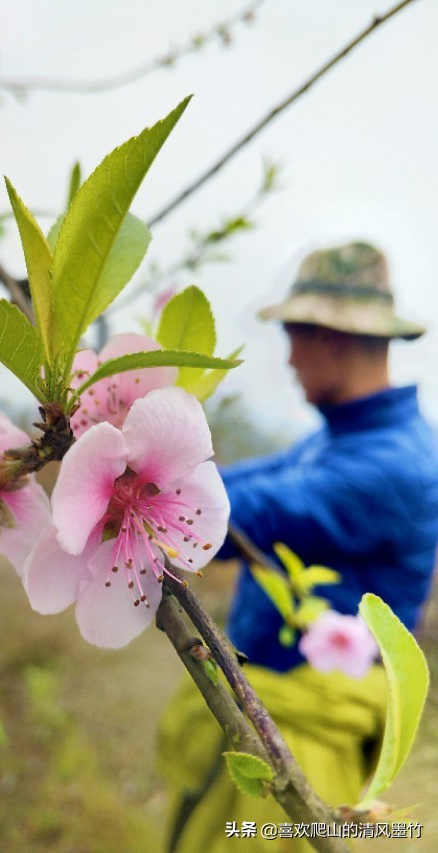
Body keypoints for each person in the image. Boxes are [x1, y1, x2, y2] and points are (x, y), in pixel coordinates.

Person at [158, 241, 438, 852]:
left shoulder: (396, 464)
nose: (288, 360)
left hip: (306, 741)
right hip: (263, 712)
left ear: (329, 336)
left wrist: (133, 481)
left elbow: (235, 511)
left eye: (292, 337)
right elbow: (250, 481)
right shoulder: (341, 438)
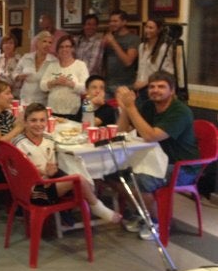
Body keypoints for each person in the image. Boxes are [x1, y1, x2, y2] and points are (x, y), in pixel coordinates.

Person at [116, 71, 199, 240]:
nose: (155, 90)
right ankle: (141, 214)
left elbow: (151, 136)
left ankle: (155, 222)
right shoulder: (148, 106)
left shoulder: (180, 111)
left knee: (142, 179)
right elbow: (122, 132)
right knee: (113, 174)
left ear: (172, 90)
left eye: (161, 87)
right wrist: (125, 109)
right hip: (155, 160)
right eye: (152, 87)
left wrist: (132, 107)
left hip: (182, 166)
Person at [14, 103, 121, 222]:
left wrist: (50, 171)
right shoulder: (19, 143)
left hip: (48, 182)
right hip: (34, 192)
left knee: (81, 175)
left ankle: (75, 211)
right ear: (25, 122)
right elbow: (19, 172)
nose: (38, 124)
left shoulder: (49, 139)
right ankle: (96, 207)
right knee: (79, 180)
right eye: (33, 120)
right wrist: (42, 171)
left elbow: (51, 166)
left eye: (42, 120)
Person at [40, 35, 88, 120]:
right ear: (58, 50)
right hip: (52, 110)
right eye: (61, 47)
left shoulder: (80, 65)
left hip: (73, 112)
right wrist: (55, 82)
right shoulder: (52, 65)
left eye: (67, 46)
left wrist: (70, 84)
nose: (64, 49)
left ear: (73, 48)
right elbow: (42, 86)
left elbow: (86, 89)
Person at [134, 17, 174, 103]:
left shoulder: (164, 48)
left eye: (151, 28)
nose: (147, 30)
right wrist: (137, 83)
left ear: (159, 30)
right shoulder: (142, 46)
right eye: (146, 27)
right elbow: (141, 68)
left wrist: (144, 83)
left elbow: (164, 71)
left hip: (154, 87)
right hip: (141, 89)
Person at [14, 31, 57, 106]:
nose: (47, 45)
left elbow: (55, 81)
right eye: (44, 41)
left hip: (43, 101)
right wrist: (18, 77)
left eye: (50, 43)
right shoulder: (26, 57)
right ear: (37, 43)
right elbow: (15, 73)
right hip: (25, 99)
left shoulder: (54, 61)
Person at [103, 9, 139, 97]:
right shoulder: (110, 36)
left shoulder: (133, 39)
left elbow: (128, 62)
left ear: (124, 22)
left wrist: (113, 42)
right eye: (110, 21)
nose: (112, 23)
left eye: (115, 21)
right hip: (108, 84)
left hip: (125, 85)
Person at [0, 34, 22, 98]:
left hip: (14, 95)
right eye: (5, 43)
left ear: (15, 45)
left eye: (11, 43)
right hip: (0, 93)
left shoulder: (19, 60)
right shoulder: (0, 57)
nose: (7, 45)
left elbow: (19, 81)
= = =
→ REQUIRED ACTION:
Begin with the line that contains "left eye: (50, 43)" and quote each line after it exactly, stopping after the last line of the data.

→ WRITTEN ANSWER:
left eye: (50, 43)
right shoulder: (26, 57)
right ear: (37, 43)
right elbow: (15, 73)
right hip: (25, 99)
left shoulder: (54, 61)
Person at [103, 9, 139, 97]:
right shoulder: (110, 36)
left shoulder: (133, 39)
left elbow: (128, 62)
left ear: (124, 22)
left wrist: (113, 42)
right eye: (110, 21)
nose: (112, 23)
left eye: (115, 21)
right hip: (108, 84)
left hip: (125, 85)
Person at [0, 34, 22, 98]:
left hip: (14, 95)
right eye: (5, 43)
left ear: (15, 45)
left eye: (11, 43)
right hip: (0, 93)
left shoulder: (19, 60)
right shoulder: (0, 57)
nose: (7, 45)
left elbow: (19, 81)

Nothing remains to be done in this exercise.